● Document extract:
--- START ---
22. VI. Again, when a suit had been decreed and appeal filed against such decree before 30-3-50 and when such appeal is pending on 30-11-50 at the date of the amendment, relief must be given under the amended Section 18 (5) of the Act to the class of tenants who suffered statutory forfeiture of their tenancies by the Rent Act of 1948 and so decreed. But if the same decree was appealed against after 30-11-50, so the appeal was not pending on 30-11-50 but was say filed a day or two after on 1-12-50, then the same class of tenants can get no relief under amended Section 18 (5), Rent Act of 1950 because of the words therein 'if at the date when the Act comes into force', & because of the words 'pending at the commencement of this Act' & 'at such commencement' in Section 5 of the Amending Act. This again is argued to be a discrimination which does not bear a just & reasonable relation to the subject in respect of which the legislation is made especially when such legislation is passed on 30-11-50 & male retrospective from the prior date of 30-3-50.
--- END ---
● Problem to solve: Can you extend the passage above on the amended Section 18 (5) of the Rent Act, picking up right after its final sentence?

● Source information:
--- START ---
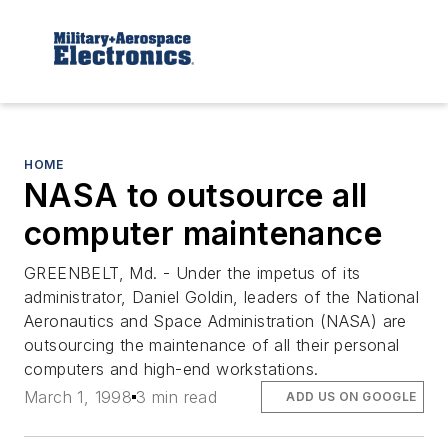
HOME
NASA to outsource all
computer maintenance
GREENBELT, Md. - Under the impetus of its
administrator, Daniel Goldin, leaders of the National
Aeronautics and Space Administration (NASA) are
outsourcing the maintenance of all their personal
computers and high-end workstations.
March 1, 1998
3 min read
ADD US ON GOOGLE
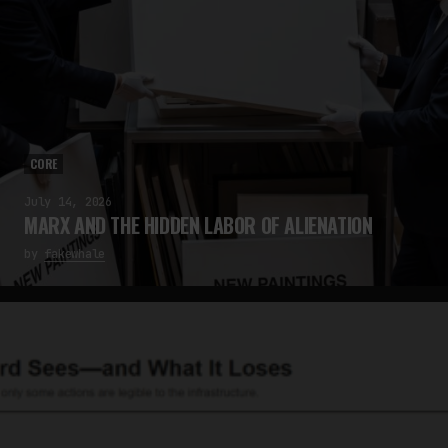
CORE
July 14, 2026
MARX AND THE HIDDEN LABOR OF ALIENATION
by
fakewhale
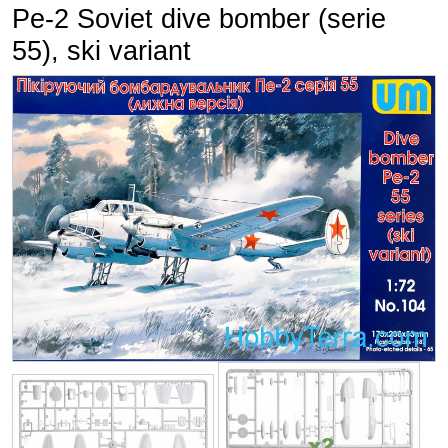
Pe-2 Soviet dive bomber (serie
55), ski variant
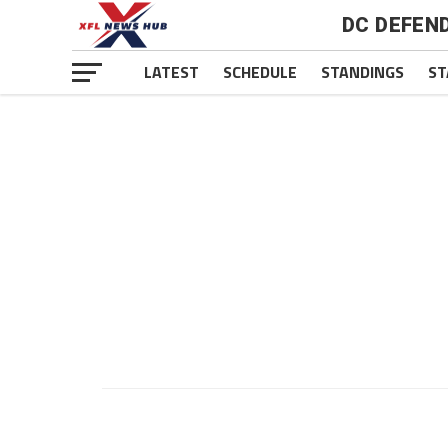
DC DEFEN
LATEST
SCHEDULE
STANDINGS
ST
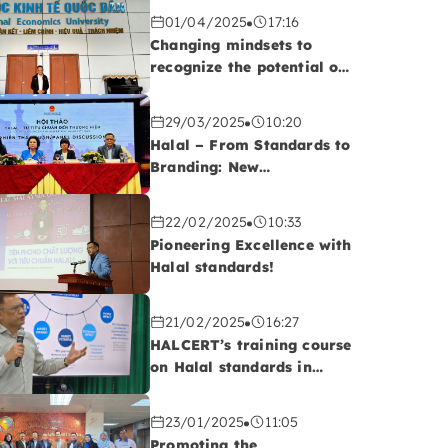
01/04/2025
17:16
Changing mindsets to
recognize the potential of
the Halal market!
29/03/2025
10:20
Halal – From Standards to
Branding: New
Opportunities for
Vietnamese Export
22/02/2025
10:33
Enterprises
Pioneering Excellence with
Halal standards!
21/02/2025
16:27
HALCERT’s training course
on Halal standards in
QUATEST 2, Da Nang
23/01/2025
11:05
Promoting the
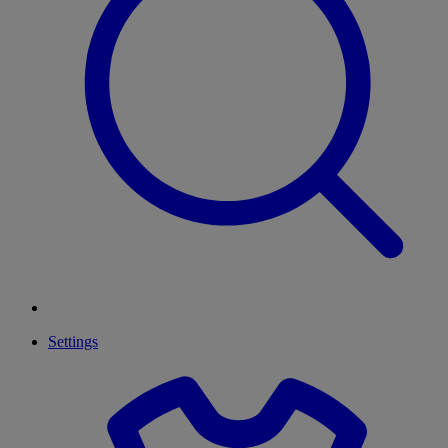
Settings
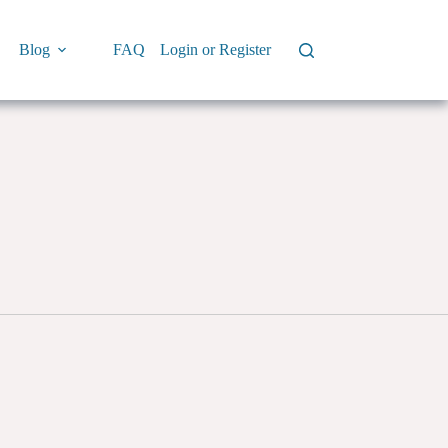
Blog
FAQ
Login or Register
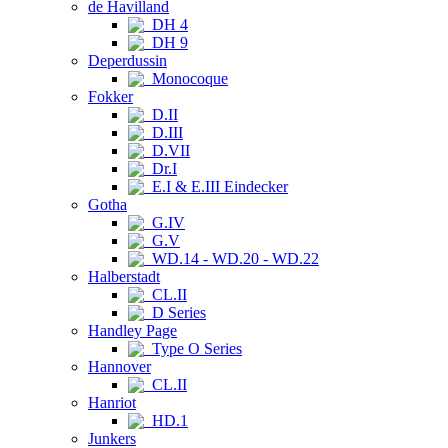
de Havilland
DH 4
DH 9
Deperdussin
Monocoque
Fokker
D.II
D.III
D.VII
Dr.I
E.I & E.III Eindecker
Gotha
G.IV
G.V
WD.14 - WD.20 - WD.22
Halberstadt
CL.II
D Series
Handley Page
Type O Series
Hannover
CL.II
Hanriot
HD.1
Junkers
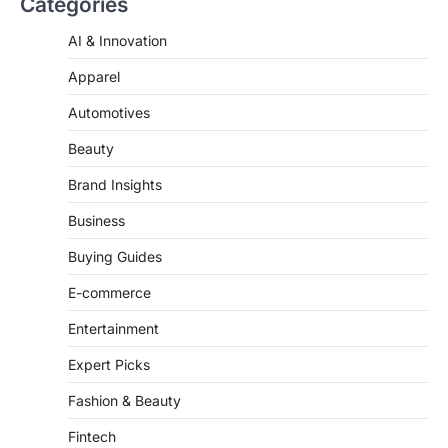
AI & Innovation
‘Mean Girls’: Secure Your Seats
for 2026’s Biggest ATG Shows
Apparel
FeedUpdate Team
Automotives
8
min read
There is a distinct, irreplaceable magic
Beauty
that happens just before the house lights
go down…
Brand Insights
4
Business
Buying Guides
E-commerce
Entertainment
Expert Picks
Fashion & Beauty
Fintech
Fitness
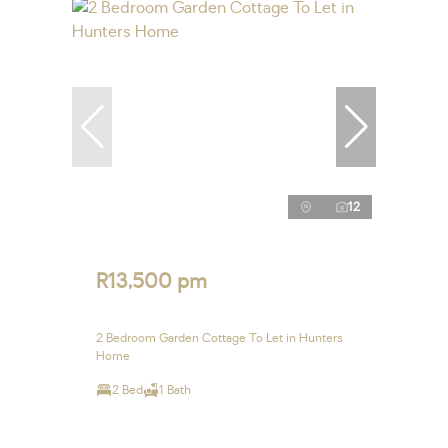
12
R13,500 pm
2 Bedroom Garden Cottage To Let in Hunters
Home
2 Bed
1 Bath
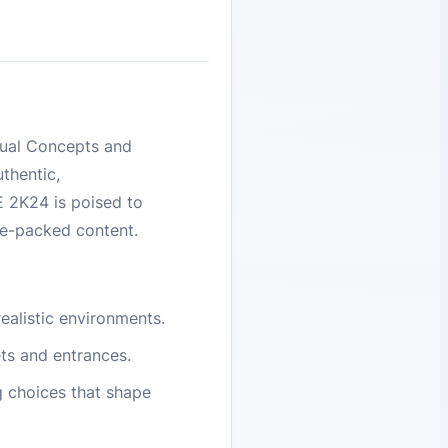
sual Concepts and
thentic,
E 2K24 is poised to
re-packed content.
ealistic environments.
ts and entrances.
 choices that shape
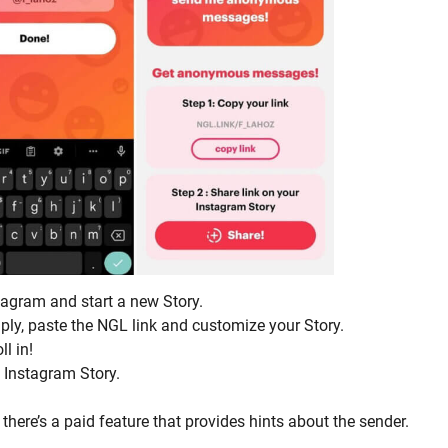
agram and start a new Story.
mply, paste the NGL link and customize your Story.
l in!
 Instagram Story.
here’s a paid feature that provides hints about the sender.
--- END ---
● Output of the exercise:
23. I have given my most careful & anxious consideration to each one of these arguments. Force & reasonableness of these arguments & their seeming plausibility made me ponder long for their consideration. There can be no doubt that this amendment is a clumsy piece of legislation & it has produced results which do violence to every canon of commonsense. But I have, however, come to the conclusion that each one of these arguments, reasonable as they all are, & pointing as they do to unreasonable results of the amendment, represents a wrong approach to the constitutional issue of 'equal protection of laws', or 'equality before the law'. On close scrutiny I discern in each of these arguments the fallacy of unequal comparison & such arguments fail to show inequality between similarly circumstanced individuals or classes.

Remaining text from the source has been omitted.